In the desert God provided for His people by giving them manna to eat. He gave them water from a rock. He also gave them victory over the Amalekites who attacked them.
The Giving of the Law at Mt. Sinai (Chapters 19-24)
The Israelites camped at Mt. Sinai where God had appeared to Moses in the burning bush. God called Moses up into the mountain. Moses was alone with God for forty days. God revealed His Law for the people of Israel to Moses during this time. The heart of this Law is the ten commandments. The first four commandments concern mans responsibility to God. The last six concern mans responsibility to his fellow man. These commandments are found in Exodus 20:1-17. The Law given at Sinai was Gods Law for Israel. It continued until Christ died on the cross (Colossians 2:14). Now we live under the Law of Christ, which is also called the New Testament (Hebrew 7:12; 8:6-13).

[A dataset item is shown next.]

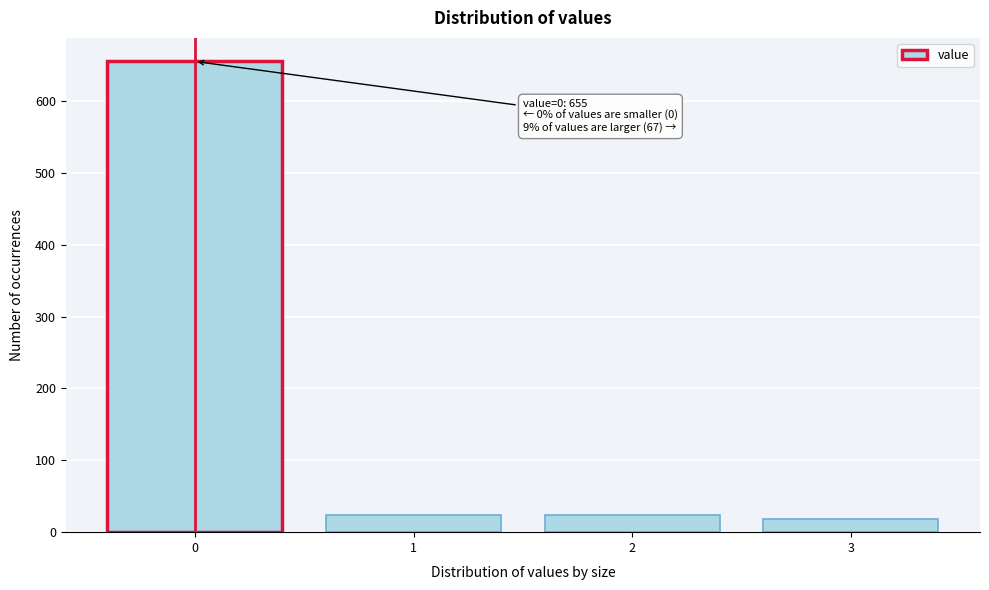

Reading left to right, extract all data points from this chart.

655	24	24	19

The Building of the Tabernacle (chapters 25-40)
The tabernacle was a tent made up of two rooms. These rooms were known as the holy place and the most holy place. It was surrounded by an outer court. Here the priests offered up sacrifices to God on behalf of the people. The tabernacle was a tent which could be taken down and moved whenever Israel moved. It was built according to the pattern (plan) God gave to Moses (Exodus 25:9, 40).
As God delivered Israel from slavery in Egypt, so today He delivers us from slavery to sin. Moses was Israels Lawgiver and Deliverer from physical bondage. Jesus Christ is our Lawgiver and Deliverer from spiritual bondage.